Where is the best place to purchase rods for surf fishing? I will be mounting spinning reels on them. I haven't been anywhere that had much of a inventory.Any advice on size and lenght. Thank You in advance.


----------



## TheRoguePirate (Nov 3, 2011)

gulf breeze bait and tackle (next to taped off waffle house) has a bunch, depends on your budget, if your thrifty, any wallmart rod will do. Im a big fan of ugly sticks myself. best deal for the money.

TRP


----------



## PAWGhunter (Feb 3, 2010)

Other than my custom rods, I get most of my local rods at Bass Pro. My main surf rod is a 11' heavy(fast action) Catmaxx rod. It is a beast that can handles all types of fish. Most people use 12' + rods for surf fishing, but I prefer shorter rods.


----------



## PAWGhunter (Feb 3, 2010)

TheRoguePirate said:


> Im a big fan of ugly sticks myself. best deal for the money.
> 
> TRP


:thumbup:


----------



## Paolo (Jul 15, 2011)

Hey, i just bought a surf rod and reel combo off of tackledirect.com. It's a 10' spinnfisher with a nice big sargus reel on it and it's still on sale for 99$. Was pretty great until the truck lid fell and smashed it. Still gonna use the reel though and will probably buy a new one this summer.


----------



## Pompano Joe (Jan 28, 2009)

GBBT usually has the Star Rod Ariel series. Good bang for the buck (about the same price as the Ugly stick, but lighter). The 11 footers have been a good fit for my spinning reels. Same rods come under the Sea Striker name. I striped and re-wrapped at 10' Sea Striker with a plate seat and shrinkwrap grip to lighten it up. Now my "go to" rod for convention reels.

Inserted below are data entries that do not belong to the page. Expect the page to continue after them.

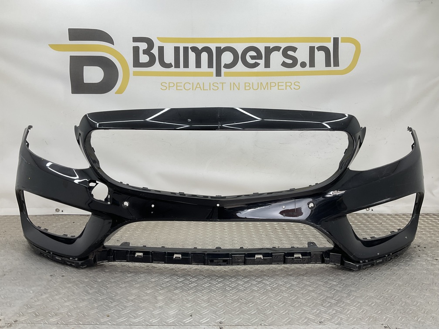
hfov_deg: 61.7
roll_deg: -0.8
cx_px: 220
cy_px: 164
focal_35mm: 29
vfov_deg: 48.2
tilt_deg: -6.7
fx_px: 368
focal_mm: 3
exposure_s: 1/120
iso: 20
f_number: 1.8
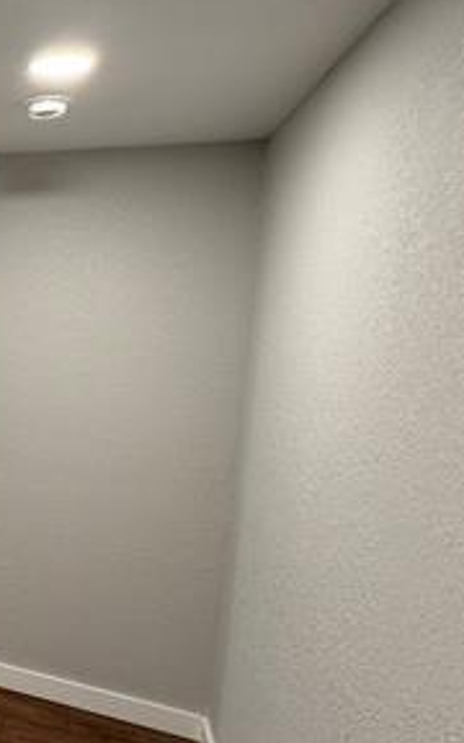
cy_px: 356
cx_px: -198
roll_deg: -2.6
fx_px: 668
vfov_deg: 58.1
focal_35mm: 33
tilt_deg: -3.8
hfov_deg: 28.2
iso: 250
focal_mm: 2.22
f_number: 2.2
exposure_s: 1/120
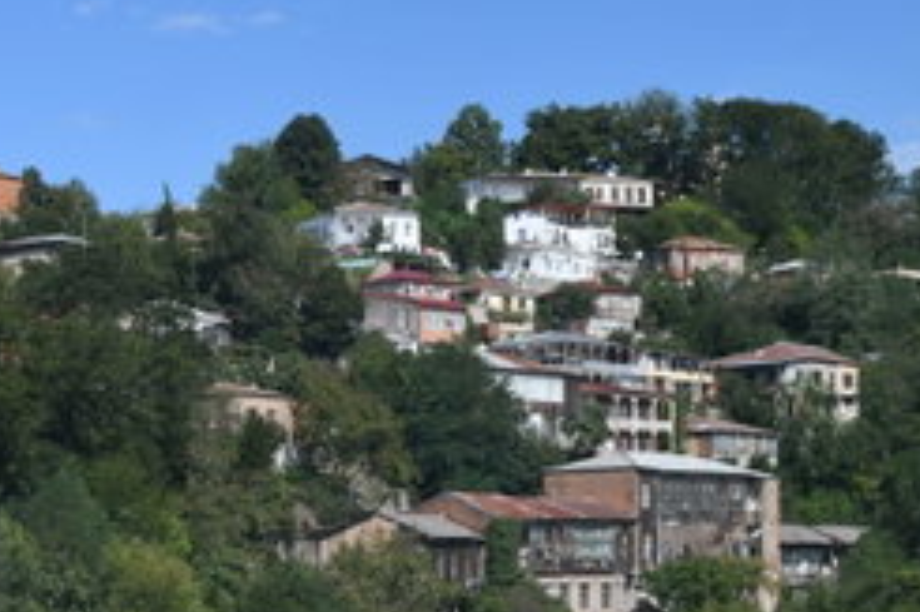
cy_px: 411
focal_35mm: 98
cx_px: 571
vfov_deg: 13.9
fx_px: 2503
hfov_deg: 20.8
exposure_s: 1/80
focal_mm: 40
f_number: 8
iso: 100
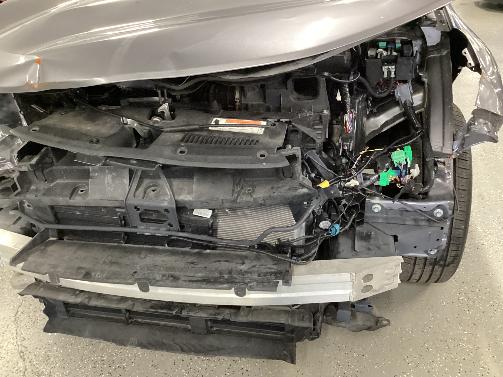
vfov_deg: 45.4
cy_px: 188
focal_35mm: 31
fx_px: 450
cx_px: 252
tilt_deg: -32.0
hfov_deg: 58.4
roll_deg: +3.3
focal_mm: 3.3
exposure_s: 1/30
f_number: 2.4
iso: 800
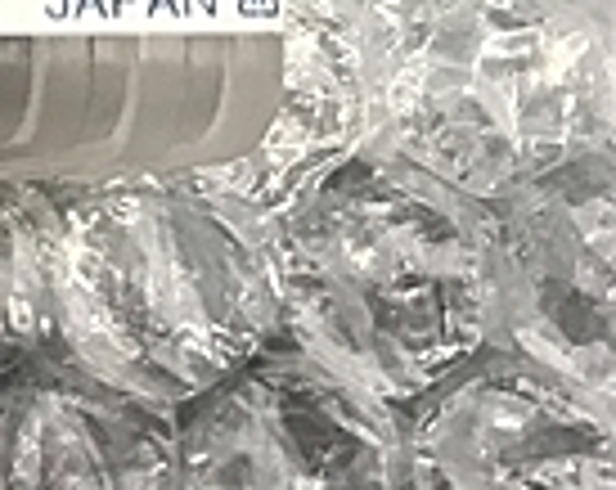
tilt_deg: -85.4
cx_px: -818
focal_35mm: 128
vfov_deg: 11.9
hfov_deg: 12.3
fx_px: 2329
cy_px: 72
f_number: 1.8
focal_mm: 3.99
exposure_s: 1/33
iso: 40
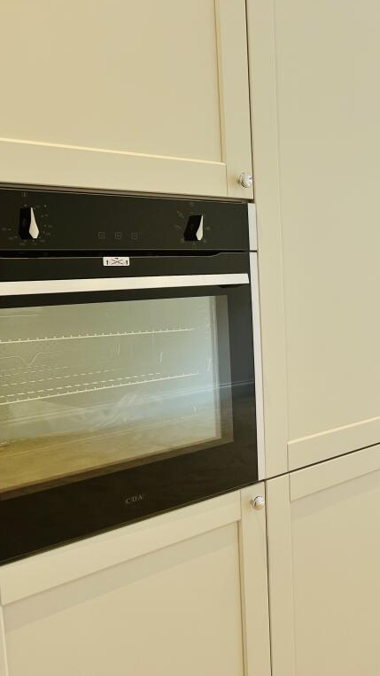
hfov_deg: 29.0
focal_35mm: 38
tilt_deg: -6.3
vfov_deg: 52.8
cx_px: 390
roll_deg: +0.1
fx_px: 681
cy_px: 338
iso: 64
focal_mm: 5.7
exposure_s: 1/100
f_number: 1.5
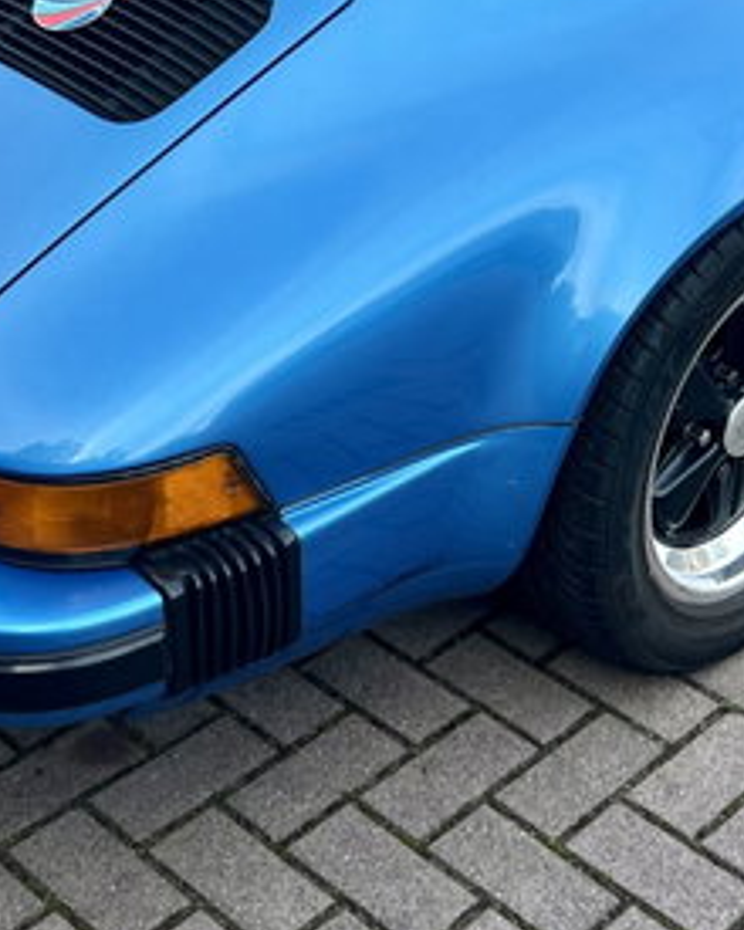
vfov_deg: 25.8
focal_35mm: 71
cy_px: 61
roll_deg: -1.1
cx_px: 507
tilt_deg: -22.9
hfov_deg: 21.5
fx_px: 1954
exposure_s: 1/394
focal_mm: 5.7
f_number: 1.5
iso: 50
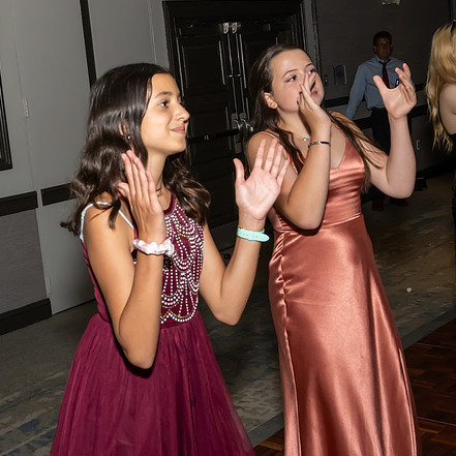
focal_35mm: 54
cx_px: 107
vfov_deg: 31.5
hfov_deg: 31.0
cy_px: 180
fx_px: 805
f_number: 8
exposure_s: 1/250
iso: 1000
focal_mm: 23
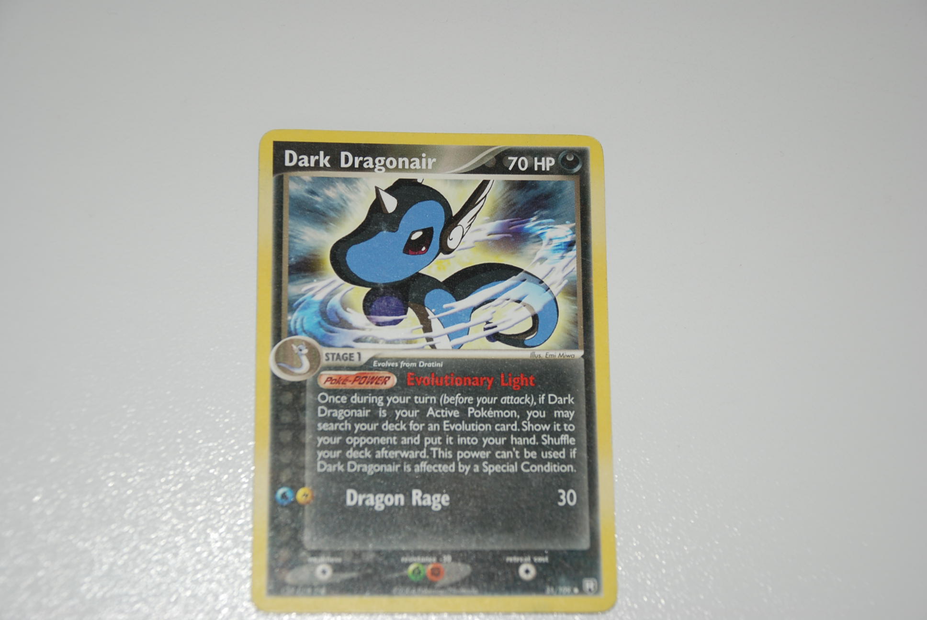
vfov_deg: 15.8
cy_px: 310
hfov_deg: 23.4
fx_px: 2243
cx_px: 464
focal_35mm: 87
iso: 200
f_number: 5.3
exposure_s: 1/60
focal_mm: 58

I've fished with the Penn Spinfishers before. It would be hard to beat the combo Paolo mentioned above for the price (watch out for shipping cost). Ande' makes a light surf rod that has worked well for a couple of friends. I used to see them at Walmart, but more likely at Dick's. The Walmart in Destin had a great selection of rods last time I was there. The local Walmarts have downsized fishing and have a poor selection of surf rods, IMHO.


----------



## Paolo (Jul 15, 2011)

Shipping is free on orders 200$ or more. Under that, not sure what shipping would be.


----------



## osborne311 (Aug 1, 2011)

academy has some economy long rods in the 50 - 60 range.


----------



## Howitzer (Nov 4, 2011)

If your getting one for a spinning reel i recommend a 12ft Penn Power stick you can order online almost anywhere, bass pro shop carries them or Dizzy Lizzy will order it for you . Daiwa M-cast 15ft is best for a cassting rod. The Power stick runs 90 to 120$ but is well worth it.


----------